The İstanbul Chief Public Prosecutor’s Office on Tuesday issued detention warrants for 15 lawyers over alleged links to the movement. Police conducted operations across nine provinces to detain the suspects.
The same office in a separate investigation on Wednesday ordered the detention of 19 people including teachers and active duty and dismissed police officers. Detention warrants for 17 former police officers were also issued on Wednesday over alleged Gülen links by the Gaziantep Chief Public Prosecutor’s Office in southeastern Turkey.
Turkish President Recep Tayyip Erdoğan has been targeting followers of the Gülen movement, inspired by US-based Turkish Muslim cleric Fethullah Gülen, since the corruption investigations of December 17-25, 2013, which implicated then-Prime Minister Erdoğan, his family members, and his inner circle.
Dismissing the investigations as a Gülenist coup and conspiracy against his government, Erdoğan designated the movement as a terrorist organization and began to target its members. He intensified the crackdown on the movement following an abortive putsch on July 15, 2016 that he accused Gülen of masterminding. Gülen and the movement strongly deny involvement in the coup attempt or any terrorist activity.

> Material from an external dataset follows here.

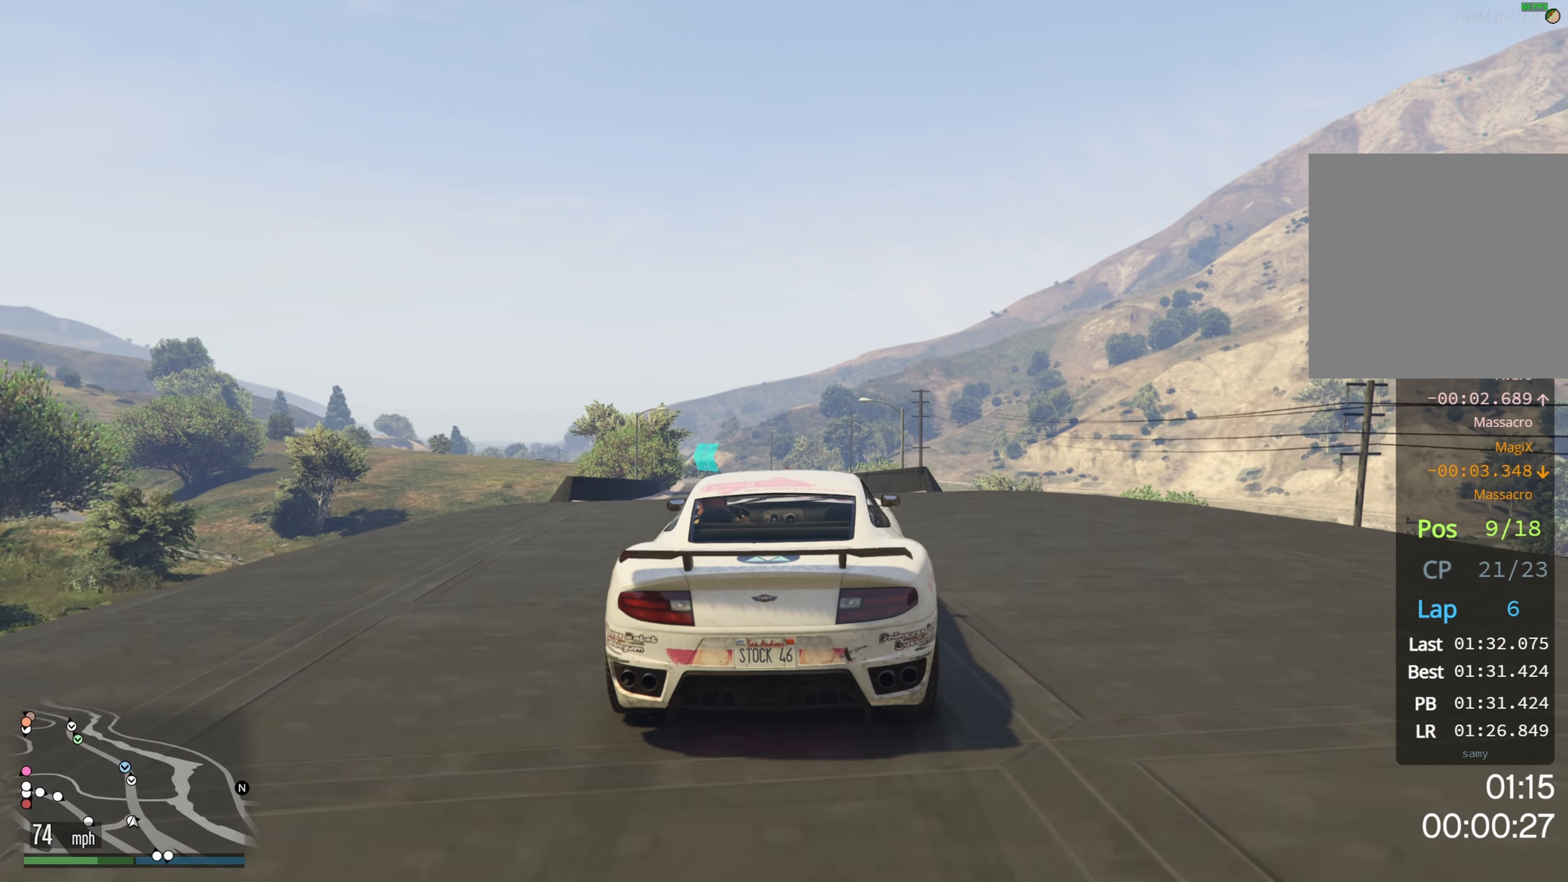
{"dt_ms": 500, "buttons": ["R2"], "left_stick": "center", "right_stick": "center", "events": [[300, "left_stick", "left"], [383, "left_stick", "center"]]}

Turkish police today detained 19 former police academy students as part of an İstanbul-based operation due to their alleged links to the movement after prosecutors issued detention warrants for 33 of them.

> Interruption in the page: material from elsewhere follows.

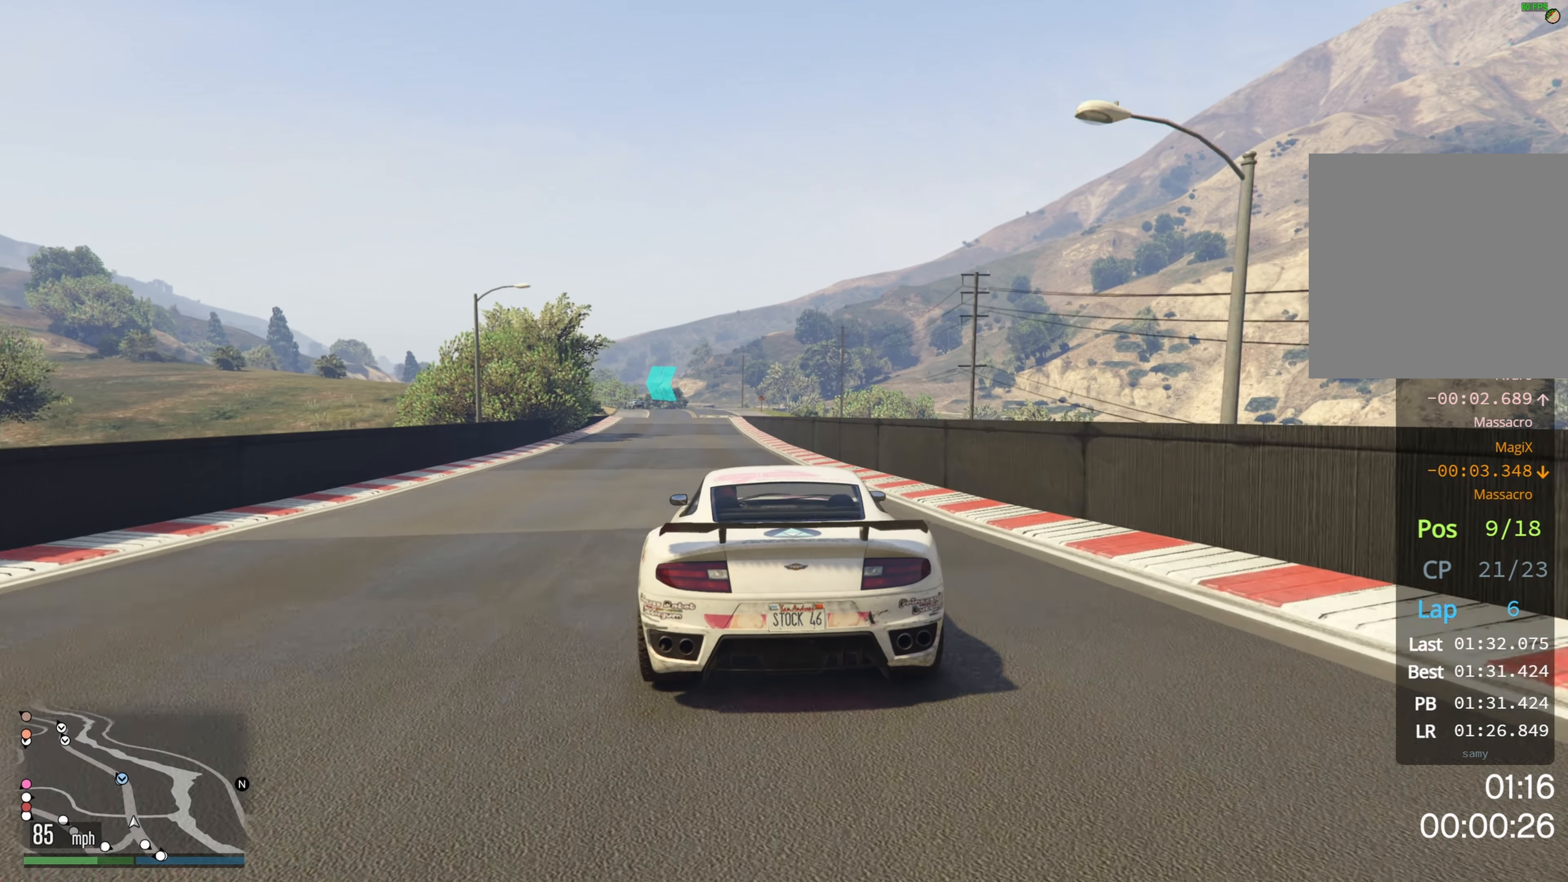
{"dt_ms": 500, "buttons": ["R2"], "left_stick": "center", "right_stick": "center", "events": [[100, "left_stick", "right"], [200, "left_stick", "center"]]}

Turkish Interior Minister Süleyman Soylu said on February 20 that a total of 622,646 people have been the subject of investigation and 301,932 have been detained, while 96,000 others have been jailed due to alleged links to the Gülen movement since the failed coup. The minister said there are currently 25,467 people in Turkey’s prisons who were jailed on alleged links to the movement.
The government also removed more than 130,000 civil servants from their jobs on alleged Gülen links following the coup attempt.
In addition to the thousands who were jailed, scores of other Gülen movement followers had to flee Turkey to avoid the government crackdown.